By Felipe Barragán, Expert Research Strategist at Pepperstone

September 26, 2025 –

“The greenback is trading on a firm undertone as investors sifted a dense U.S. data slate and stayed anchored to the Fed’s “go-slow” easing narrative. Weekly jobless claims edged lower to 218k for the week ended Sept. 20, a move that cooled talk of an imminent labor-market crack but didn’t alter the broader picture of a gradual softening in hiring and demand. That mix—resilience without re-acceleration—tends to support the dollar by keeping U.S. rates relatively attractive while denying markets a clean, dovish catalyst.

At the same time, the calendar kept macro risk premium elevated. BEA released its third estimate of Q2 GDP showing a robust growth of 3,8% above the 3,3% expectation—exactly the kind of revisions that nudge Fed´s rate-path pricing at the margin. With the Fed signaling caution on the pace of cuts, growth that looks “good enough” but not overheating has reinforced the market’s bias to fade aggressive easing timelines, a configuration that usually leaves the dollar with a floor.

Beyond the day’s prints, policy and flow dynamics are still doing heavy lifting. Recent Fed communications have leaned towards a more cautious stance—neither pre-committing to rapid easing nor inviting a re-acceleration in inflation expectations—which has kept rate-differential support in the dollar’s column and limited follow-through on pullbacks seen earlier in the week.

Put together, today’s dollar story is one of supported stability: incoming data weren’t soft enough to drag front-end yields lower, Fed messaging continues to discourage over-enthusiastic easing bets, and the currency’s structural bid remains present in the background.
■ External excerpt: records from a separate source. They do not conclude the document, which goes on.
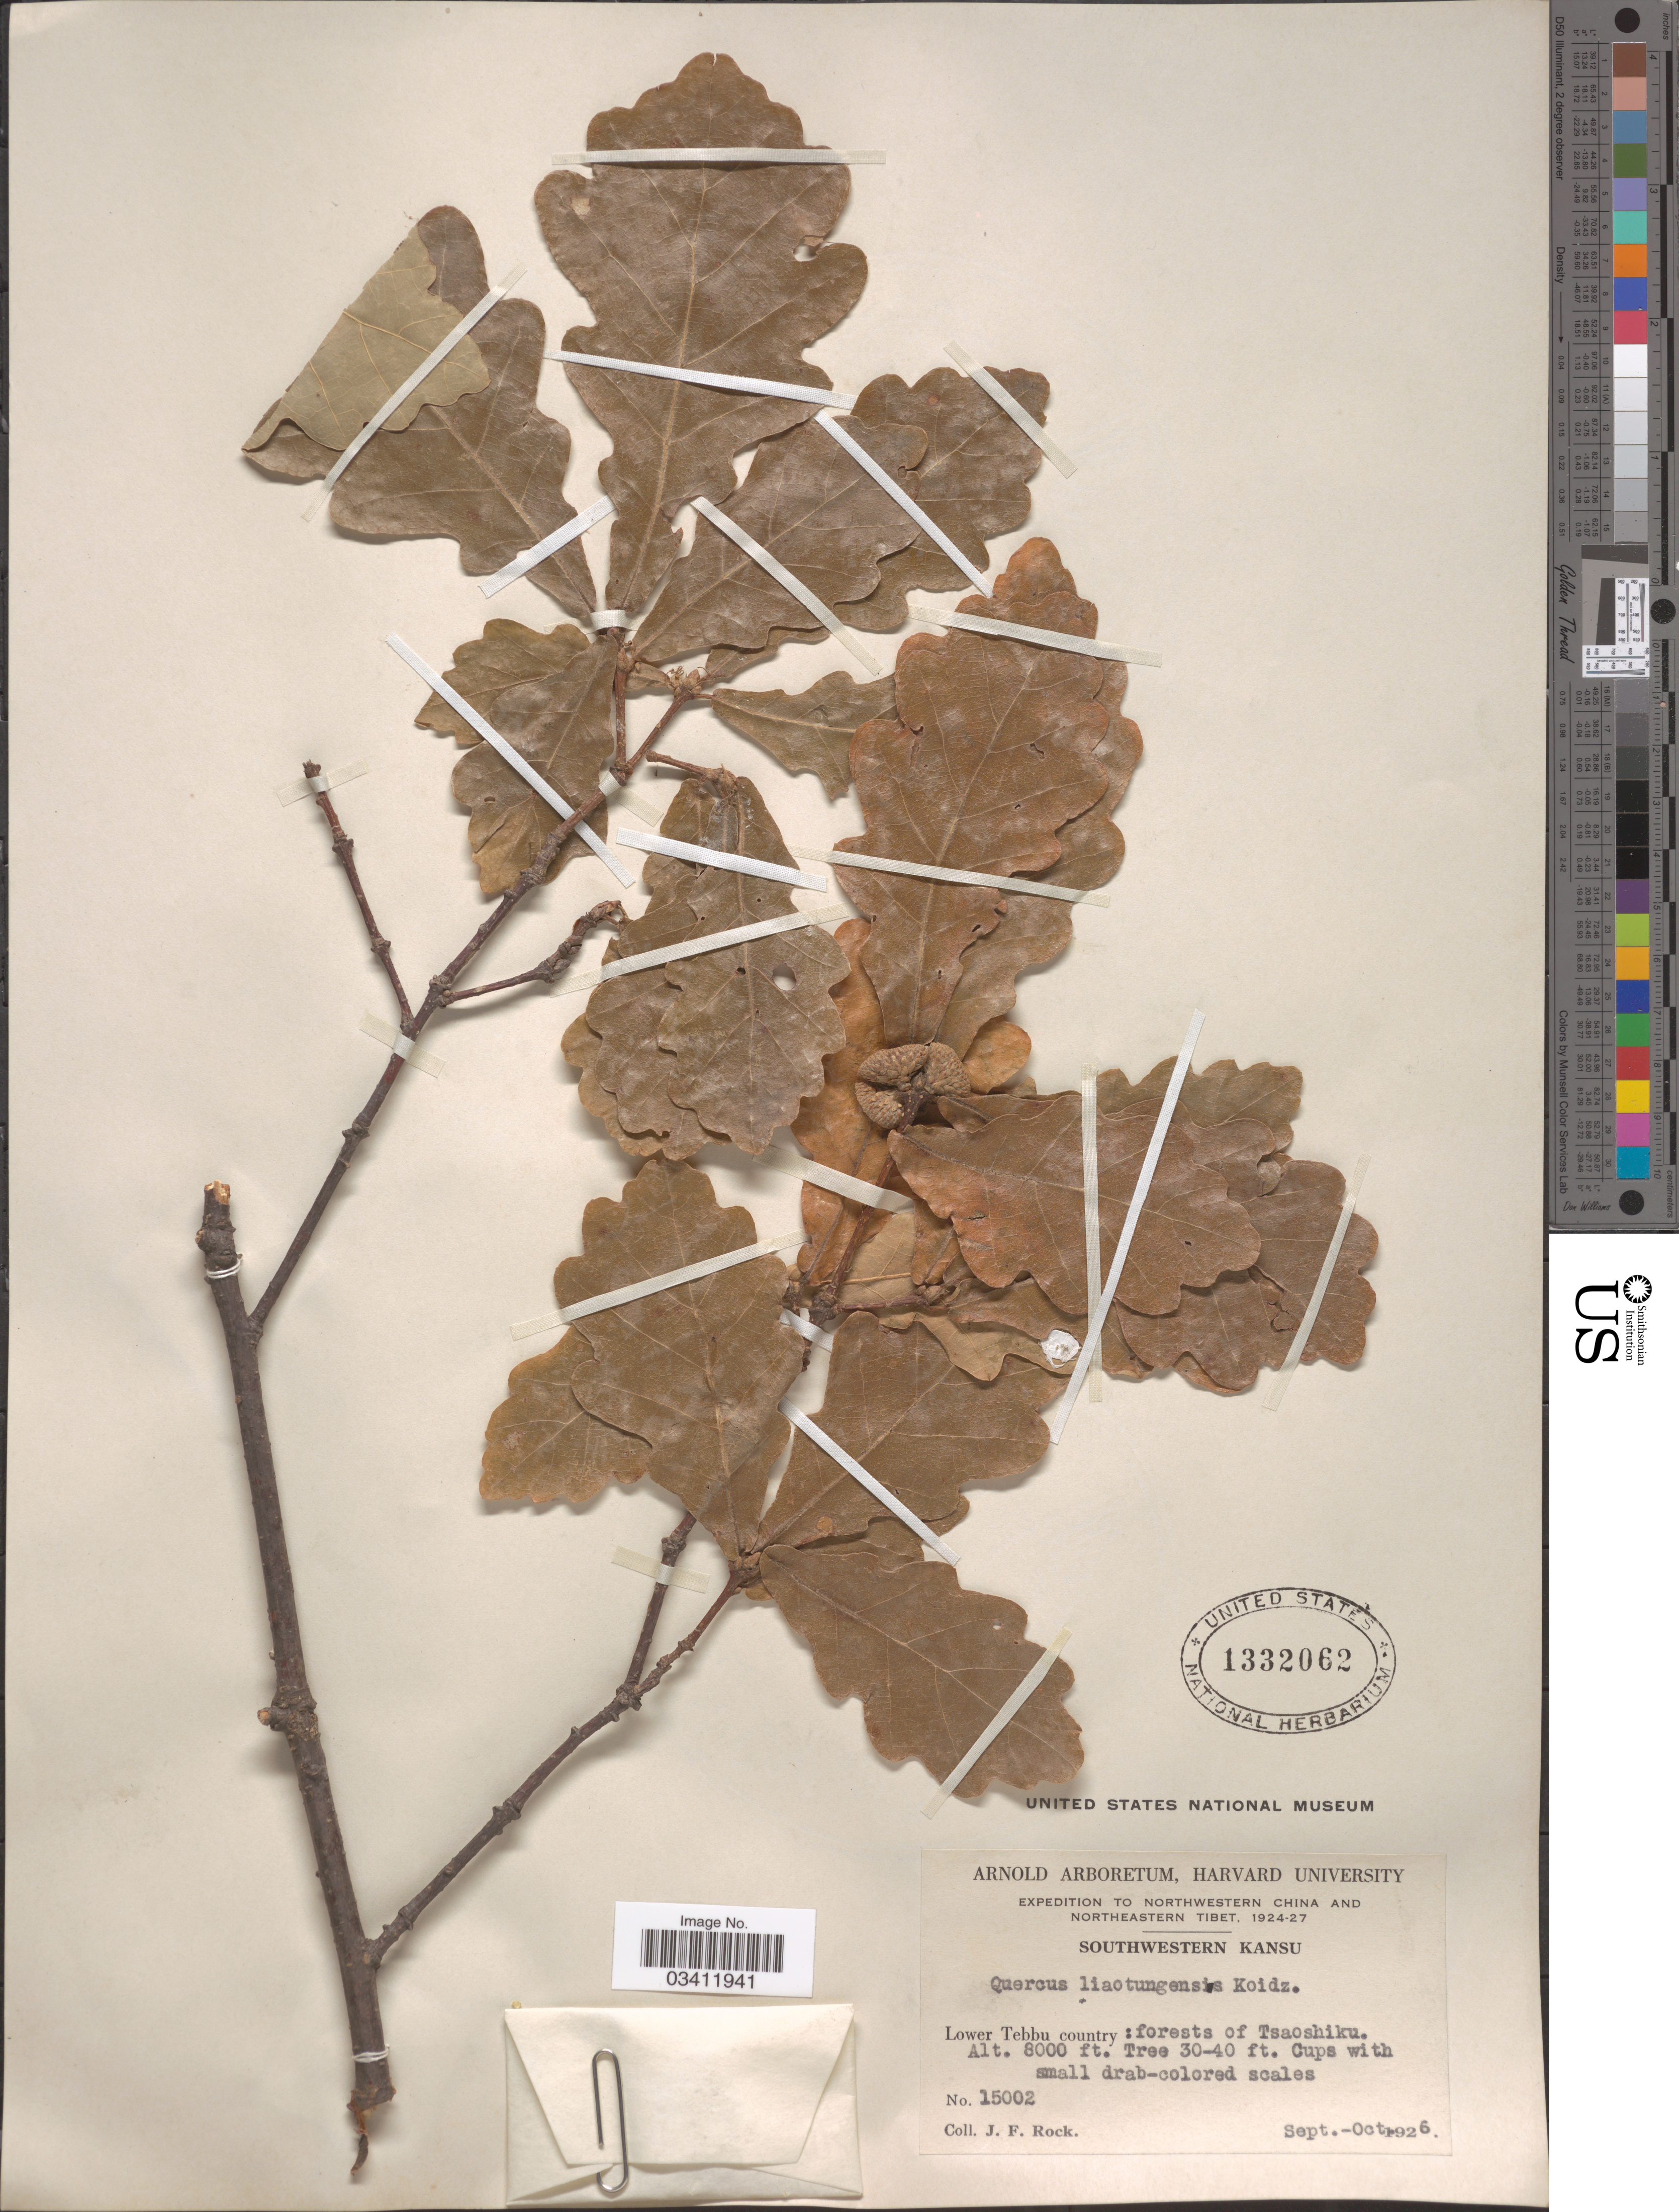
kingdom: Plantae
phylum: Tracheophyta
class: Magnoliopsida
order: Fagales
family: Fagaceae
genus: Quercus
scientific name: Quercus liaotungensis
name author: Koidz.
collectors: J. Rock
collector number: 15002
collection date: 1926-09/1926-10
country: China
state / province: Gansu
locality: Northwestern China. Southwestern Kansu. Lower Tebbu country: forests of Tsaoshiku.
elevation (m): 2438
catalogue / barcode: US 1332062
For that narrative to change the market will need to see if subsequent data shows a clearer deterioration in employment or a sharper downshift in growth or inflation, rate-path expectations would roll over faster and the dollar’s cushion would thin. But as long as the macro tape stays “slow-cooling” rather than “hard-landing,” the balance of forces still argues for a firm-but-range-bound dollar rather than a decisive trend break.”